Norovirus, Maedi-visna, SARS-CoV, Sin Nombre, and duck hepatitis A viruses have been identified with the help of dot-blot immunoassay and phage antibodies [65,74]. Phage antibodies are employed in immunochromatographic assay techniques to diagnose infections brought on by the avian influenza virus, SARS-CoV-2, and dengue virus [65,74].
Note that surface plasmon resonance (SPR) sensors for the detection of chemical and biological species are often the “gold standard” [210,211,212]. SPR biosensors are also used for virus detection. Phage antibodies were used as part of the SPR biosensor for the detection of norovirus [154], porcine circovirus [159], cowpea mosaic virus [213], SARS-CoV-2 [214], etc.
As can be observed from the data displayed, biosensors enable a large decrease in the analysis time owing to the relative simplicity of the procedures, are quite sensitive, and require little pretreatment of the material under examination.
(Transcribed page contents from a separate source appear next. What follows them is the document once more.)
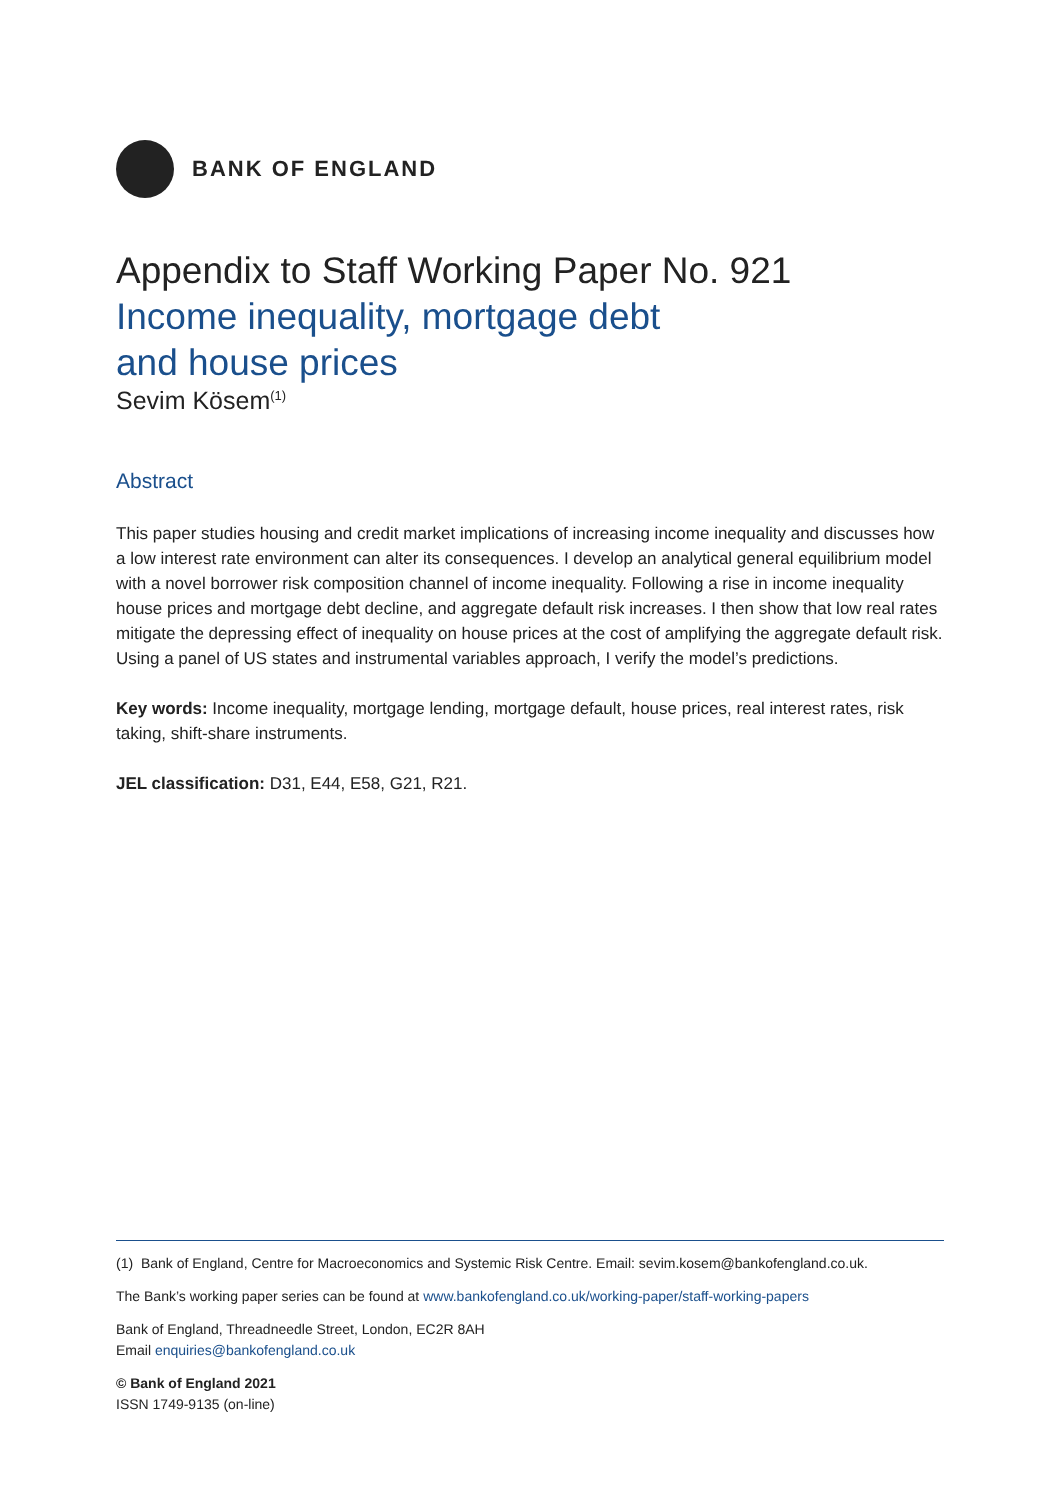BANK OF ENGLAND
Appendix to Staff Working Paper No. 921
Income inequality, mortgage debt
and house prices
Sevim Kösem<sup>(1)</sup>
Abstract
This paper studies housing and credit market implications of increasing income inequality and discusses how a low interest rate environment can alter its consequences. I develop an analytical general equilibrium model with a novel borrower risk composition channel of income inequality. Following a rise in income inequality house prices and mortgage debt decline, and aggregate default risk increases. I then show that low real rates mitigate the depressing effect of inequality on house prices at the cost of amplifying the aggregate default risk. Using a panel of US states and instrumental variables approach, I verify the model’s predictions.
Key words: Income inequality, mortgage lending, mortgage default, house prices, real interest rates, risk taking, shift-share instruments.
JEL classification: D31, E44, E58, G21, R21.
(1) Bank of England, Centre for Macroeconomics and Systemic Risk Centre. Email: sevim.kosem@bankofengland.co.uk.
The Bank’s working paper series can be found at www.bankofengland.co.uk/working-paper/staff-working-papers
Bank of England, Threadneedle Street, London, EC2R 8AH
Email enquiries@bankofengland.co.uk
© Bank of England 2021
ISSN 1749-9135 (on-line)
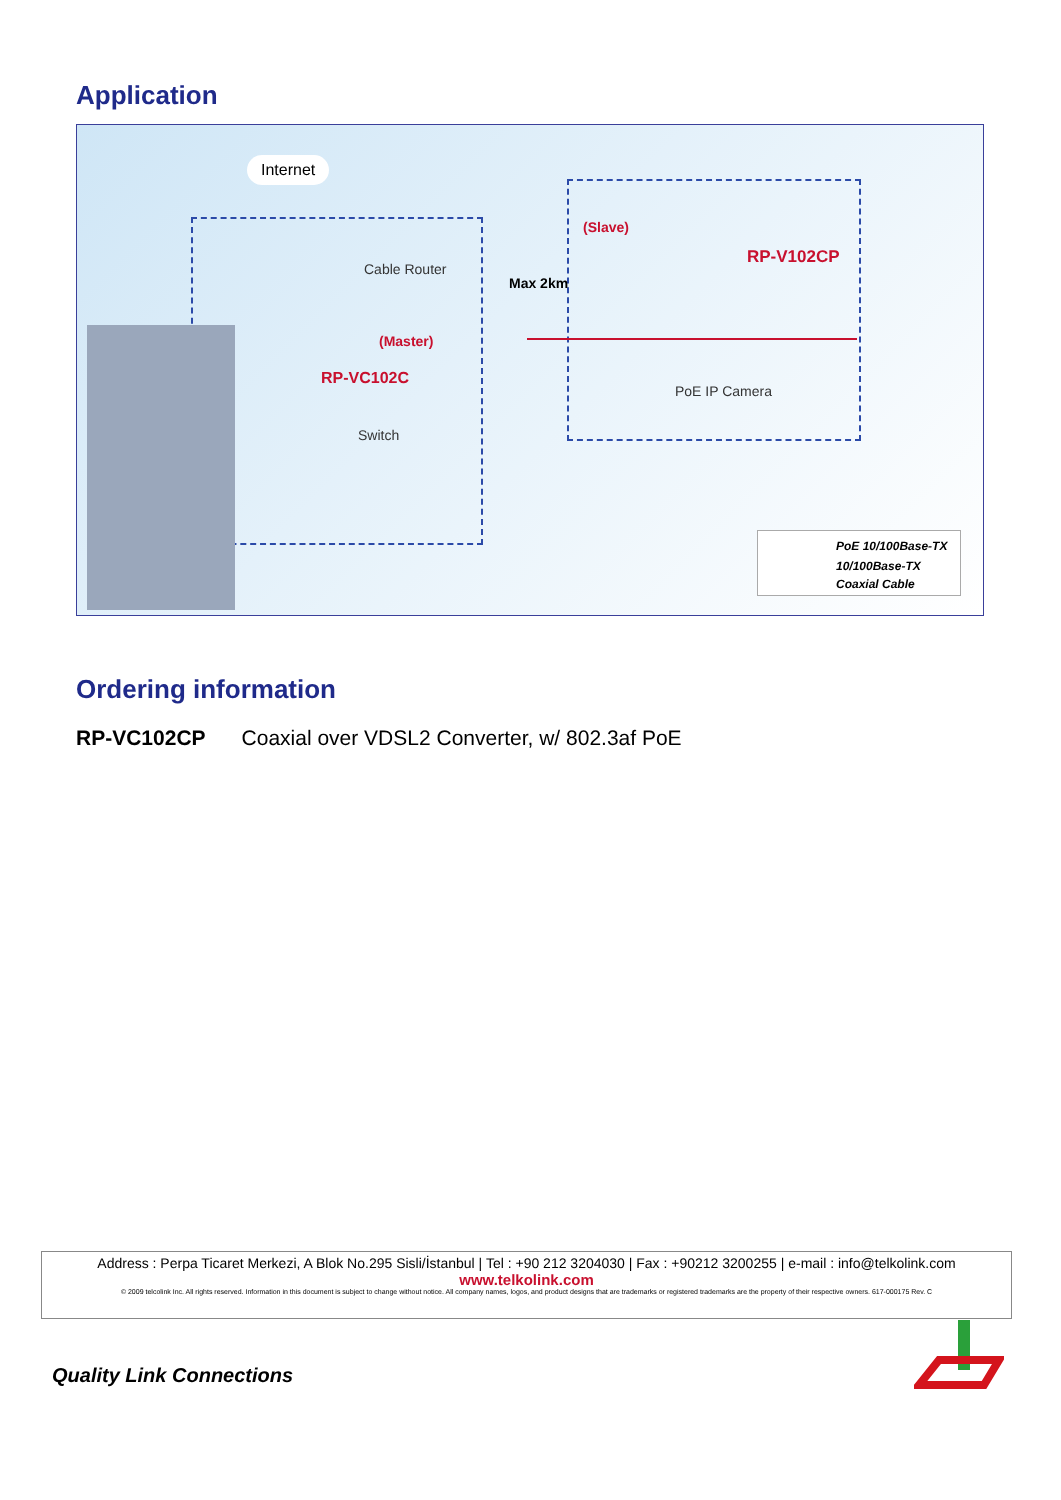Application
Internet
Cable Router
(Master)
RP-VC102C
Switch
Max 2km
(Slave)
RP-V102CP
PoE IP Camera
PoE 10/100Base-TX
10/100Base-TX
Coaxial Cable
Ordering information
RP-VC102CP Coaxial over VDSL2 Converter, w/ 802.3af PoE
Address : Perpa Ticaret Merkezi, A Blok No.295 Sisli/İstanbul | Tel : +90 212 3204030 | Fax : +90212 3200255 | e-mail : info@telkolink.com
www.telkolink.com
© 2009 telcolink Inc. All rights reserved. Information in this document is subject to change without notice. All company names, logos, and product designs that are trademarks or registered trademarks are the property of their respective owners. 617-000175 Rev. C
Quality Link Connections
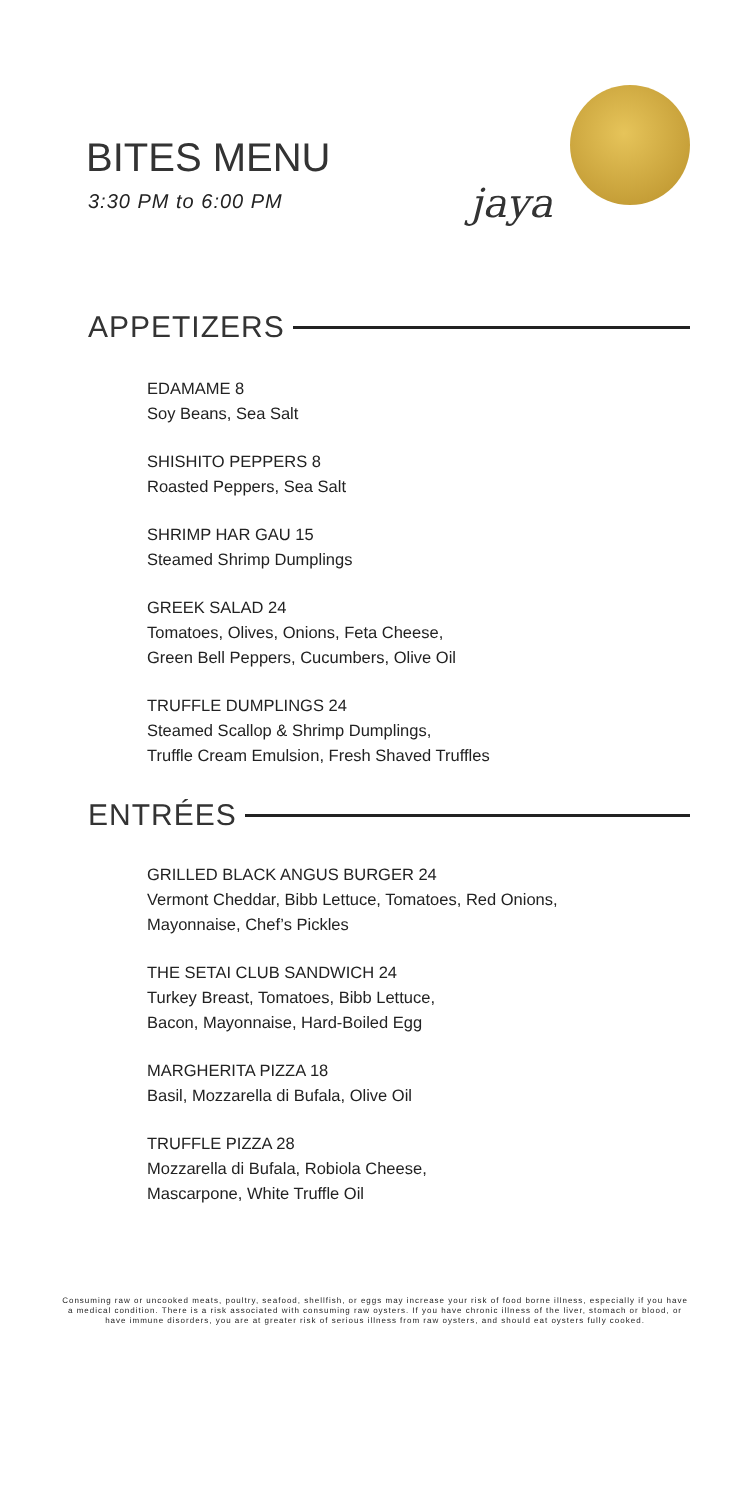BITES MENU
3:30 PM to 6:00 PM jaya
APPETIZERS
EDAMAME 8
Soy Beans, Sea Salt
SHISHITO PEPPERS 8
Roasted Peppers, Sea Salt
SHRIMP HAR GAU 15
Steamed Shrimp Dumplings
GREEK SALAD 24
Tomatoes, Olives, Onions, Feta Cheese,
Green Bell Peppers, Cucumbers, Olive Oil
TRUFFLE DUMPLINGS 24
Steamed Scallop & Shrimp Dumplings,
Truffle Cream Emulsion, Fresh Shaved Truffles
ENTRÉES
GRILLED BLACK ANGUS BURGER 24
Vermont Cheddar, Bibb Lettuce, Tomatoes, Red Onions,
Mayonnaise, Chef’s Pickles
THE SETAI CLUB SANDWICH 24
Turkey Breast, Tomatoes, Bibb Lettuce,
Bacon, Mayonnaise, Hard-Boiled Egg
MARGHERITA PIZZA 18
Basil, Mozzarella di Bufala, Olive Oil
TRUFFLE PIZZA 28
Mozzarella di Bufala, Robiola Cheese,
Mascarpone, White Truffle Oil
Consuming raw or uncooked meats, poultry, seafood, shellfish, or eggs may increase your risk of food borne illness, especially if you have a medical condition. There is a risk associated with consuming raw oysters. If you have chronic illness of the liver, stomach or blood, or have immune disorders, you are at greater risk of serious illness from raw oysters, and should eat oysters fully cooked.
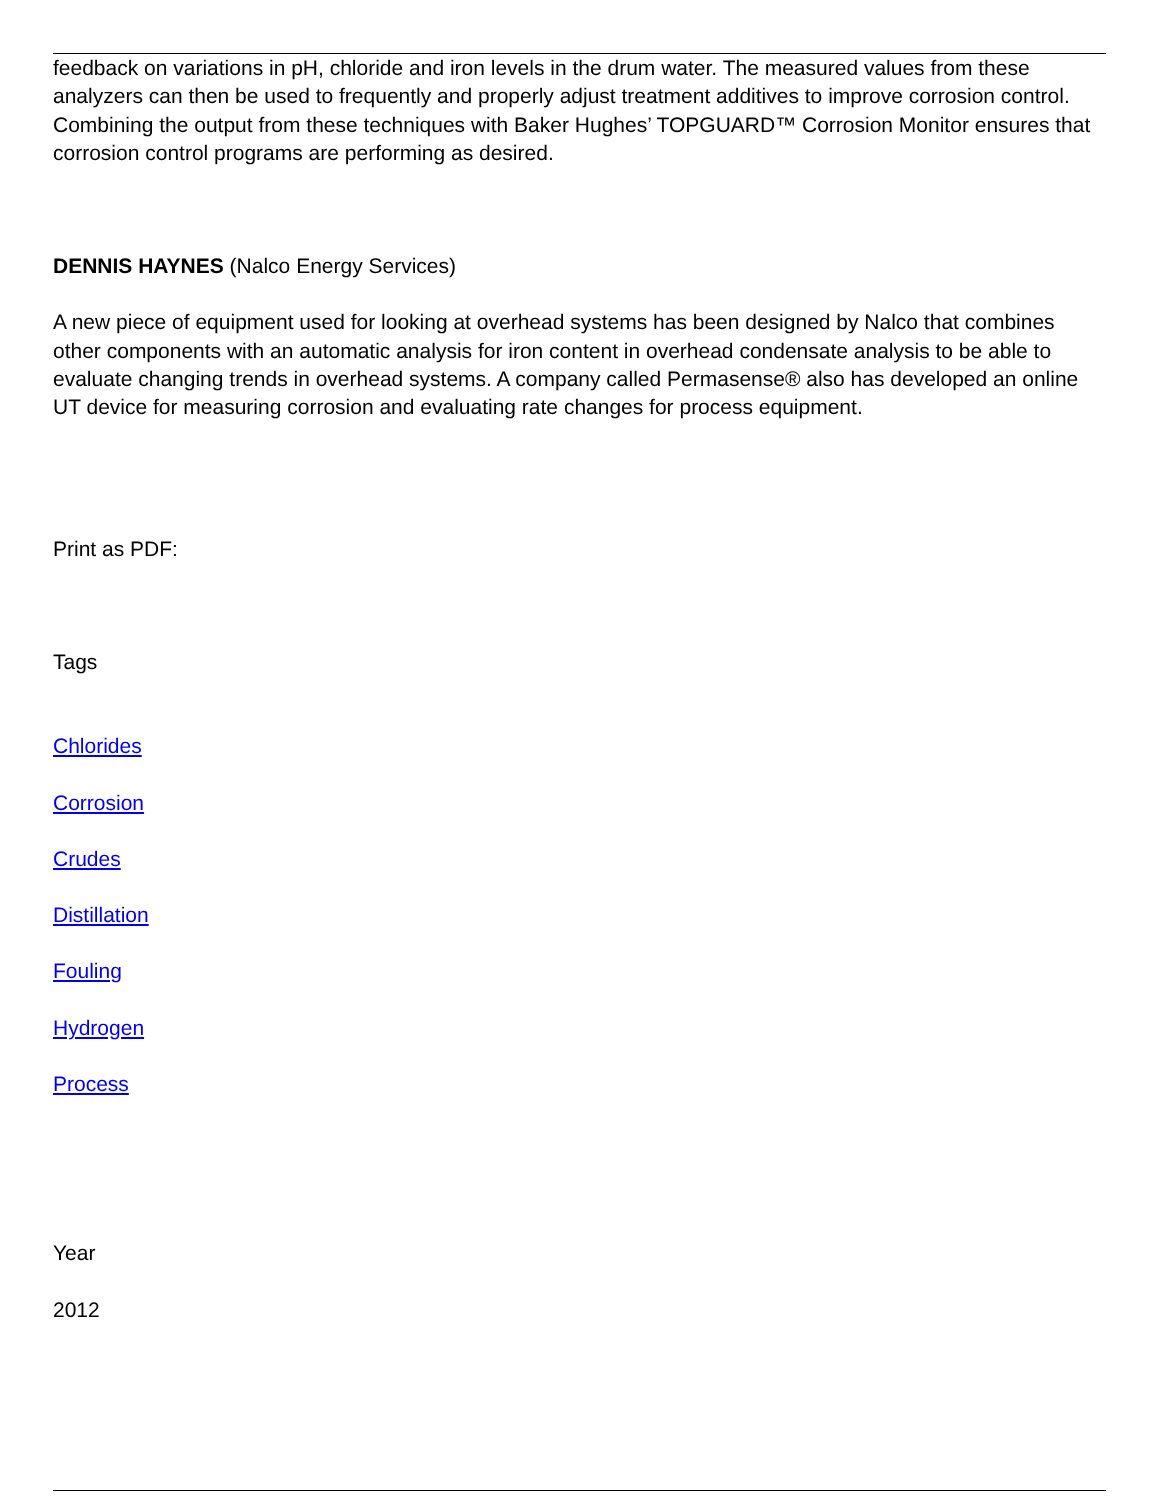feedback on variations in pH, chloride and iron levels in the drum water. The measured values from these analyzers can then be used to frequently and properly adjust treatment additives to improve corrosion control. Combining the output from these techniques with Baker Hughes’ TOPGUARD™ Corrosion Monitor ensures that corrosion control programs are performing as desired.
DENNIS HAYNES (Nalco Energy Services)
A new piece of equipment used for looking at overhead systems has been designed by Nalco that combines other components with an automatic analysis for iron content in overhead condensate analysis to be able to evaluate changing trends in overhead systems. A company called Permasense® also has developed an online UT device for measuring corrosion and evaluating rate changes for process equipment.
Print as PDF:
Tags
Chlorides
Corrosion
Crudes
Distillation
Fouling
Hydrogen
Process
Year
2012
The instrumental implementation of these methods should ensure high accuracy of measurements, and in turn, measurements should be made automatically by moderately skilled personnel. When biosensors are designed for the detection of viruses and virus-like particles, the following criteria should be taken into account: property of being all-purpose, ability to be used with various objects, rapidity of detection, specificity, sensitivity, portability, simplicity, ability to use small sample volumes, and low cost [215].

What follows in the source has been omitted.